Task details: Continue the passage on the history of Canadian accounting designations, picking up right after its last sentence.
--- Provided passage Enclosed Below ---
In a move designed to prevent the newly created General Accountants Association from moving into that field, DACA created the Canadian Society of Cost Accountants ("CSCA"), with membership originally restricted to chartered accountants.

The CSCA would initiate efforts to standardize education in cost accounting, and entered into an affiliation agreement with the US National Association of Cost Accountants in 1922. When the CSCA tried to obtain NACA's educational materials at a more reasonable cost in 1926, NACA proposed a merger of the two organizations. This was rejected, and the affiliation was subsequently dissolved. The Society began to issue "Certificates of efficiency" in 1927 to its graduates.

In the 1930s, there would be internal tensions as to what areas of company accounting the CSCA should focus on, and, in 1939, members wishing to concentrate more on management accounting left to form the Controllers' Institute of Canada (later part of the Financial Executives Institute).

When provincial societies began to be formed in 1941, the "Registered Industrial and Cost Accountant" ("RIA") was created for its members. This initiative was generally accepted in most provinces, but there was resistance in British Columbia as the promoters of that effort were only CGAs and independent accountants. It would pass only when the enabling Act specified that the RIA designation was available only to those members who were also CAs.

The designation was simplified as "Registered Industrial Accountant" in some, but not all, provinces around 1967. It would be replaced by the Certified Management Accountant ("CMA") designation beginning in 1976, but the province-by-province implementation would be completed only in 1985.

 = Licentiate of the Cost and Management Institute ("LCMI")
 = Registered Industrial and Cost Accountant/Registered Industrial Accountant "(RIA")
 = Registered Management Accountant ("RMA")
 = Certified Management Accountant ("CMA")

===Certified public accountants: the first CPAs===
The first Canadian CPA designation arose from several parallel moves:

- In Quebec, the Licentiate in Accountancy was first granted by McGill University in 1918, which was granted statutory recognition as a professional designation in 1920. It was subsequently replaced by "Certified Public Accountant" in 1927.
- In English Canada, the Society of Incorporated Accountants and Auditors was formed in 1918 and incorporated in 1919 by members of the GAA. It would become the United Accountants and Auditors of Canada in 1920, conferring the "United Accountant" ("UA") designation. (Note: The UA designation was held not to infringe the protected designation of CA.) It would later engage in a failed attempt to take over the GAA.
--- End of Enclosed Provided passage ---
--- Material shown Enclosed Below ---
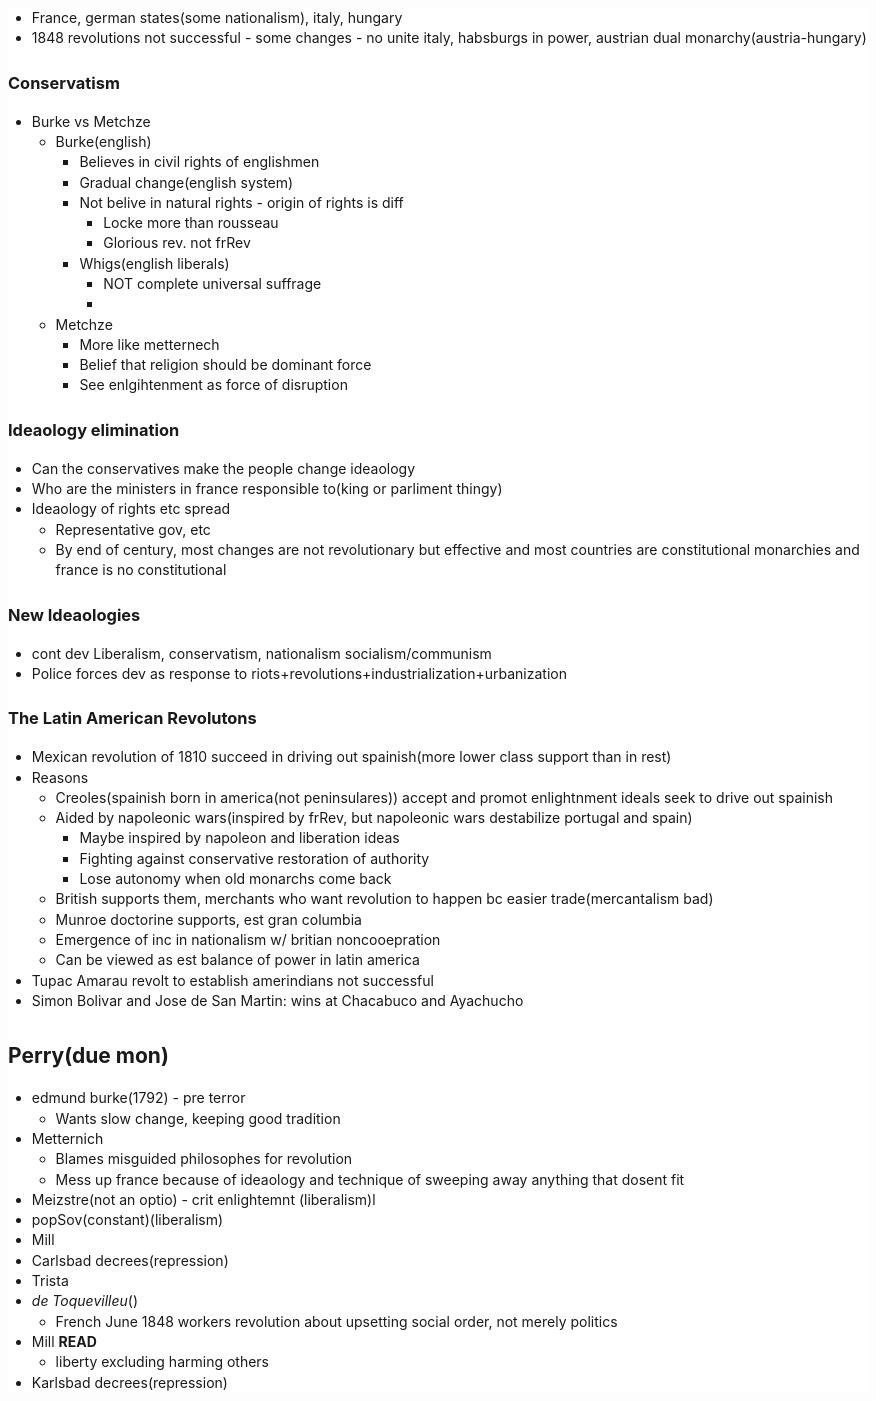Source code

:  - France, german states(some nationalism), italy, hungary
 - 1848 revolutions not successful - some changes - no unite italy, habsburgs in power, austrian dual monarchy(austria-hungary)

### Conservatism 
 - Burke vs Metchze 
   - Burke(english)
     - Believes in civil rights of englishmen 
     - Gradual change(english system)
     - Not belive in natural rights - origin of rights is diff 
       - Locke more than rousseau
       - Glorious rev. not frRev 
     - Whigs(english liberals)
       - NOT complete universal suffrage 
       - 
   - Metchze 
     - More like metternech 
     - Belief that religion should be dominant force 
     - See enlgihtenment as force of disruption 
### Ideaology elimination
 - Can the conservatives make the people change ideaology 
 - Who are the ministers in france responsible to(king or parliment thingy)
 - Ideaology of rights etc spread   
   - Representative gov, etc
   - By end of century, most changes are not revolutionary but effective and most countries are constitutional monarchies and france is no constitutional 
### New Ideaologies
 - cont dev Liberalism, conservatism, nationalism socialism/communism
 - Police forces dev as response to riots+revolutions+industrialization+urbanization 
### The Latin American Revolutons 
 - Mexican revolution of 1810 succeed in driving out spainish(more lower class support than in rest)
 - Reasons
   - Creoles(spainish born in america(not peninsulares)) accept and promot enlightnment ideals seek to drive out spainish
   - Aided by napoleonic wars(inspired by frRev, but napoleonic wars destabilize portugal and spain)
     - Maybe inspired by napoleon and liberation ideas 
     - Fighting against conservative restoration of authority 
     - Lose autonomy when old monarchs come back 
   - British supports them, merchants who want revolution to happen bc easier trade(mercantalism bad)
   - Munroe doctorine supports, est gran columbia 
   - Emergence of inc in nationalism w/ britian noncooepration
   - Can be viewed as est balance of power in latin america 
 - Tupac Amarau revolt to establish amerindians not successful 
 - Simon Bolivar and Jose de San Martin: wins at Chacabuco and Ayachucho

## Perry(due mon)
 - edmund burke(1792) - pre terror
   - Wants slow change, keeping good tradition 
 - Metternich 
   - Blames misguided philosophes for revolution 
   - Mess up france because of ideaology and technique of sweeping away anything that dosent fit 
 - Meizstre(not an optio) - crit enlightemnt (liberalism)l
 - popSov(constant)(liberalism)
 - Mill
 - Carlsbad decrees(repression)
 - Trista
 - *de Toquevilleu*()
   - French June 1848 workers revolution about upsetting social order, not merely politics 
 - Mill **READ**
   - liberty excluding harming others
 - Karlsbad decrees(repression)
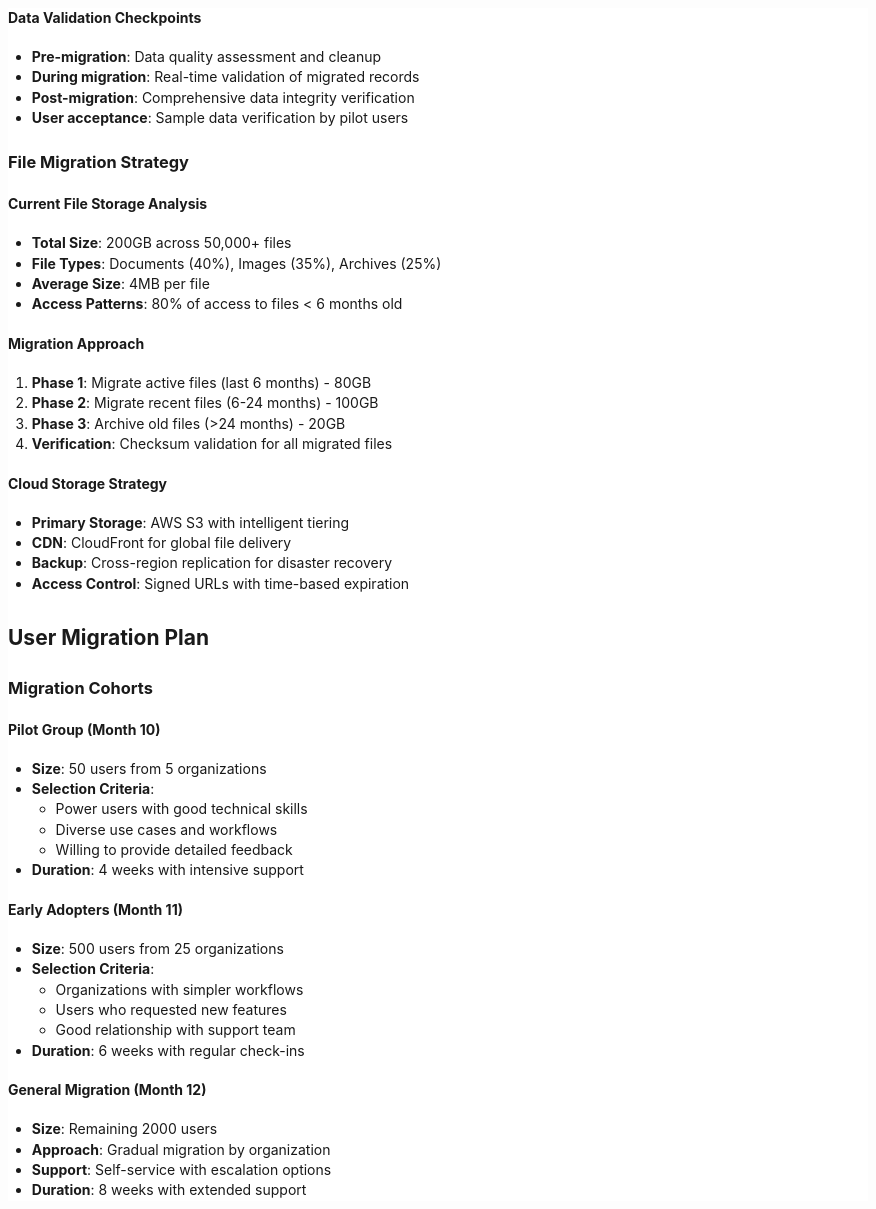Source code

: #### Data Validation Checkpoints
- **Pre-migration**: Data quality assessment and cleanup
- **During migration**: Real-time validation of migrated records
- **Post-migration**: Comprehensive data integrity verification
- **User acceptance**: Sample data verification by pilot users

### File Migration Strategy

#### Current File Storage Analysis
- **Total Size**: 200GB across 50,000+ files
- **File Types**: Documents (40%), Images (35%), Archives (25%)
- **Average Size**: 4MB per file
- **Access Patterns**: 80% of access to files < 6 months old

#### Migration Approach
1. **Phase 1**: Migrate active files (last 6 months) - 80GB
2. **Phase 2**: Migrate recent files (6-24 months) - 100GB
3. **Phase 3**: Archive old files (>24 months) - 20GB
4. **Verification**: Checksum validation for all migrated files

#### Cloud Storage Strategy
- **Primary Storage**: AWS S3 with intelligent tiering
- **CDN**: CloudFront for global file delivery
- **Backup**: Cross-region replication for disaster recovery
- **Access Control**: Signed URLs with time-based expiration

## User Migration Plan

### Migration Cohorts

#### Pilot Group (Month 10)
- **Size**: 50 users from 5 organizations
- **Selection Criteria**: 
  - Power users with good technical skills
  - Diverse use cases and workflows
  - Willing to provide detailed feedback
- **Duration**: 4 weeks with intensive support

#### Early Adopters (Month 11)
- **Size**: 500 users from 25 organizations
- **Selection Criteria**:
  - Organizations with simpler workflows
  - Users who requested new features
  - Good relationship with support team
- **Duration**: 6 weeks with regular check-ins

#### General Migration (Month 12)
- **Size**: Remaining 2000 users
- **Approach**: Gradual migration by organization
- **Support**: Self-service with escalation options
- **Duration**: 8 weeks with extended support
--- End of Enclosed Material shown ---
Answer for the task:
- In Ontario, the UAs (formed mainly from accountants and auditors working in government tax offices) were successful in obtaining statutory recognition as the Association of Accountants and Auditors. The designation originated as LA (Licentiate in Accountancy) during 1926–1931, changing to IPA (Incorporated Public Accountant) during 1931–1936, before becoming CPA.

The CPAs subsequently gained statutory recognition in most, but not all, provinces. Because of CA opposition in Nova Scotia, it was only able to use the designation of "Registered Public Accountant".

The Quebec CPAs were forced to merge with the ICAPQ in 1946 upon the reorganization of the Quebec profession. In 1962, the CAs and CPAs agreed to merge nationally, and the remaining provincial CPA bodies either dissolved or became dormant.

 = Member of General Accountants Association
 = Licentiate in Accountancy
 = Incorporated Public Accountant
 = Certified Public Accountant
 = Registered Public Accountant
 = organization without statutory protection
 = organization dormant after CA/CPA merger

===Accredited public accountants===
The "International Society of Commerce" ("ISC") was first noted in an advertisement in Hamilton, Ontario, as early as 1921, and its members were conferred with the designation of "Accredited Public Accountant" ("APA"). The ISC, located in Winnipeg, formed the "Institute of Accredited Public Accountants" in 1938, which was federally incorporated in 1946. It initially attempted to organize a provincial institute in British Columbia in 1937, but failed to receive legislative approval.

When Quebec consolidated the auditing profession in 1946, APAs in the province who had practiced accounting continuously from 1942 received statutory recognition in Quebec. The APA designation later received statutory protection in New Brunswick, Manitoba and Saskatchewan.

An attempt was made to form a body in Ontario by way of private bill in 1949, but it was withdrawn at second reading on grounds advanced by the CA and CPA bodies that a public bill would be a more appropriate choice for action. That option was never subsequently pursued. Similar efforts to secure recognition in British Columbia and Alberta were also pursued at the time, but they failed as well. Provincial societies were later organized in British Columbia and Ontario in 1957.

The APAs would later consolidate with other accounting organizations. They merged with the CPAs in New Brunswick in 1952, but other APAs revived the organization in 1961. (Note: reactivated upon writ of mandamus issued by the New Brunswick Court of Appeal) Later efforts by other provincial bodies to merge with the CGAs proved to be more conclusive. The Ontario society, however, decided in 1963 to restrict its membership to those members who held public accounting licenses. As no future licenses would be conferred on APAs after 1962 as a result of that year's reorganization of the Public Accountants Council, it would gradually cease to exist over time.

While the APA designation is not now recognized by any Canadian jurisdiction as a professional designation in active usage, the Canadian Institute of Accredited Public Accountants continues to exist, in alliance with the Society of Professional Accountants of Canada. The SPAC confers the APA designation as an honorary title to Registered Professional Accountants of distinction.

 = statutory protection of APA designation
 = organization dormant after CGA/APA merger
 = organization dormant after CPA/APA merger

==Creation of uniform accounting standards==
From 1946, the chartered accountants took the initiative to codify generally accepted accounting principles and generally accepted auditing standards in Canada:

- DACA's Accounting and Auditing Research Committee began to issuing bulletins in 1946, setting out recommended standards of practice on accounting and auditing.
- The CICA started the production of research studies in 1963 on topics of current interest to the profession.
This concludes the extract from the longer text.